Would you copy each line of the data below that has "full"?
--- Materials provided ---
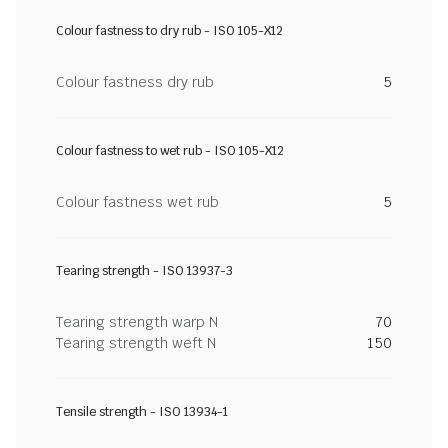
Colour fastness to dry rub - ISO 105-X12
Colour fastness dry rub
5
Colour fastness to wet rub - ISO 105-X12
Colour fastness wet rub
5
Tearing strength - ISO 13937-3
Tearing strength warp N
70
Tearing strength weft N
150
Tensile strength - ISO 13934-1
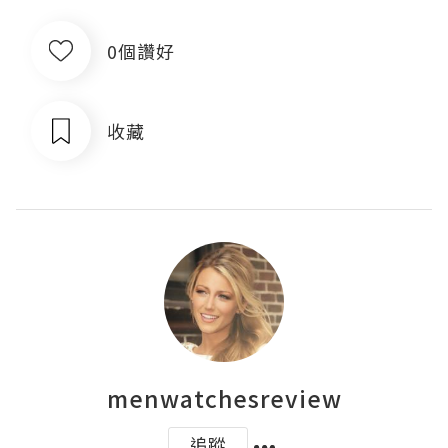
0個讚好
收藏
menwatchesreview
追蹤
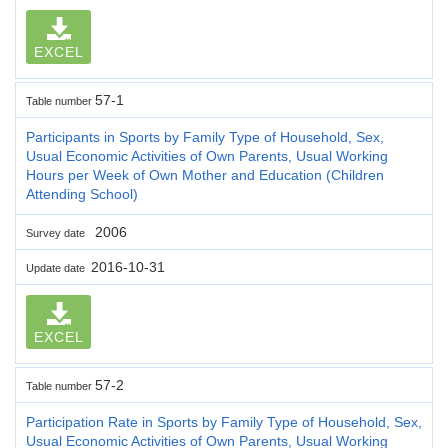
EXCEL
57-1
Table number
Participants in Sports by Family Type of Household, Sex,
Usual Economic Activities of Own Parents, Usual Working
Hours per Week of Own Mother and Education (Children
Attending School)
2006
Survey date
2016-10-31
Update date
EXCEL
57-2
Table number
Participation Rate in Sports by Family Type of Household, Sex,
Usual Economic Activities of Own Parents, Usual Working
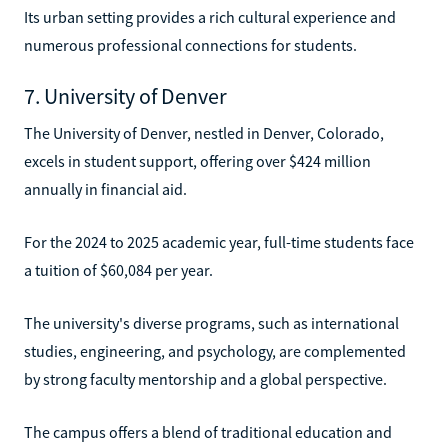
Its urban setting provides a rich cultural experience and
numerous professional connections for students.
7. University of Denver
The University of Denver, nestled in Denver, Colorado,
excels in student support, offering over $424 million
annually in financial aid.
For the 2024 to 2025 academic year, full-time students face
a tuition of $60,084 per year.
The university's diverse programs, such as international
studies, engineering, and psychology, are complemented
by strong faculty mentorship and a global perspective.
The campus offers a blend of traditional education and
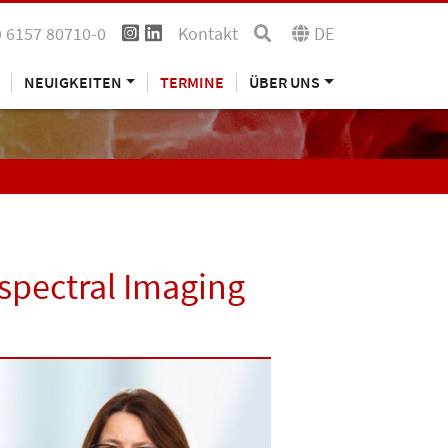
 6157 80710-0
Kontakt
DE
NEUIGKEITEN
TERMINE
ÜBER UNS
spectral Imaging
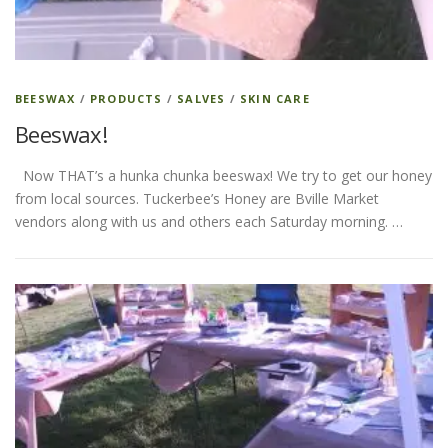
ESSENTIAL OIL PROFILE PAGE
BEESWAX
/
PRODUCTS
/
SALVES
/
SKIN CARE
Beeswax!
ESSENTIAL OIL USAGE GUIDE
THM RESOURCES
Now THAT’s a hunka chunka beeswax! We try to get our honey
from local sources. Tuckerbee’s Honey are Bville Market
LOGIN
vendors along with us and others each Saturday morning. …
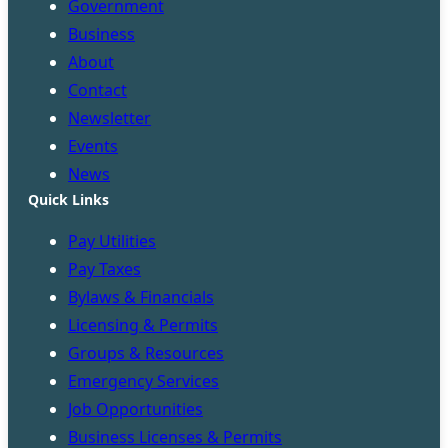
Government
Business
About
Contact
Newsletter
Events
News
Quick Links
Pay Utilities
Pay Taxes
Bylaws & Financials
Licensing & Permits
Groups & Resources
Emergency Services
Job Opportunities
Business Licenses & Permits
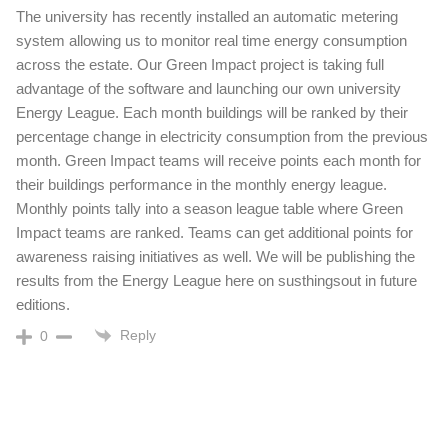
The university has recently installed an automatic metering
system allowing us to monitor real time energy consumption
across the estate. Our Green Impact project is taking full
advantage of the software and launching our own university
Energy League. Each month buildings will be ranked by their
percentage change in electricity consumption from the previous
month. Green Impact teams will receive points each month for
their buildings performance in the monthly energy league.
Monthly points tally into a season league table where Green
Impact teams are ranked. Teams can get additional points for
awareness raising initiatives as well. We will be publishing the
results from the Energy League here on susthingsout in future
editions.
Reply
0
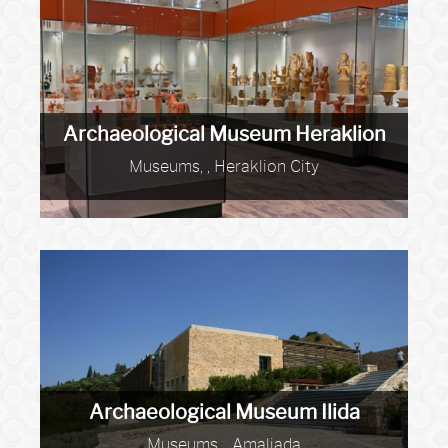
Archaeological Museum Heraklion
Museums, , Heraklion City
Archaeological Museum Ilida
Museums, , Amaliada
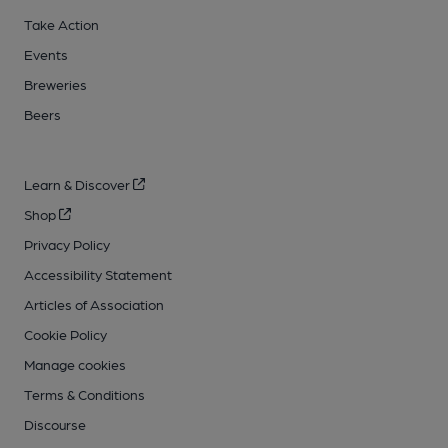
Take Action
Events
Breweries
Beers
Learn & Discover
Shop
Privacy Policy
Accessibility Statement
Articles of Association
Cookie Policy
Manage cookies
Terms & Conditions
Discourse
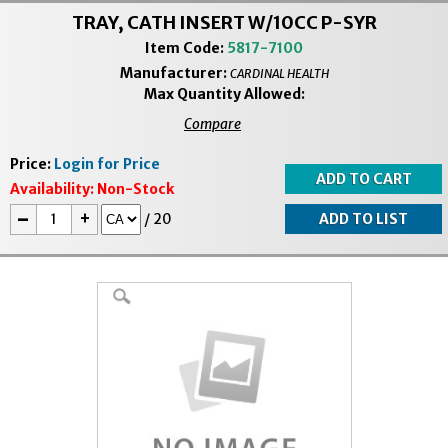
TRAY, CATH INSERT W/10CC P-SYR
Item Code:
5817-7100
Manufacturer:
CARDINAL HEALTH
Max Quantity Allowed:
Compare
Price:
Login for Price
Availability:
Non-Stock
-
+
/
20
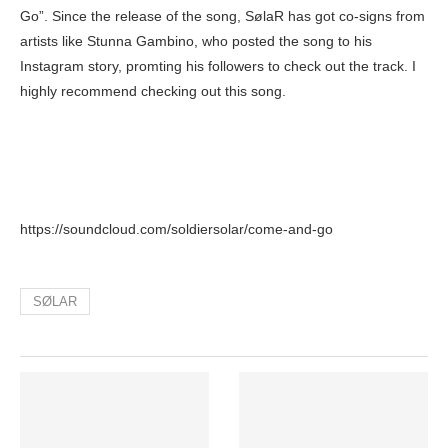
Go”. Since the release of the song, SølaR has got co-signs from
artists like Stunna Gambino, who posted the song to his
Instagram story, promting his followers to check out the track. I
highly recommend checking out this song.
https://soundcloud.com/soldiersolar/come-and-go
SØLAR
---
__Solved problem__.
For the 2024 to 2025 academic year, full-time students face
across the estate. Our Green Impact project is taking full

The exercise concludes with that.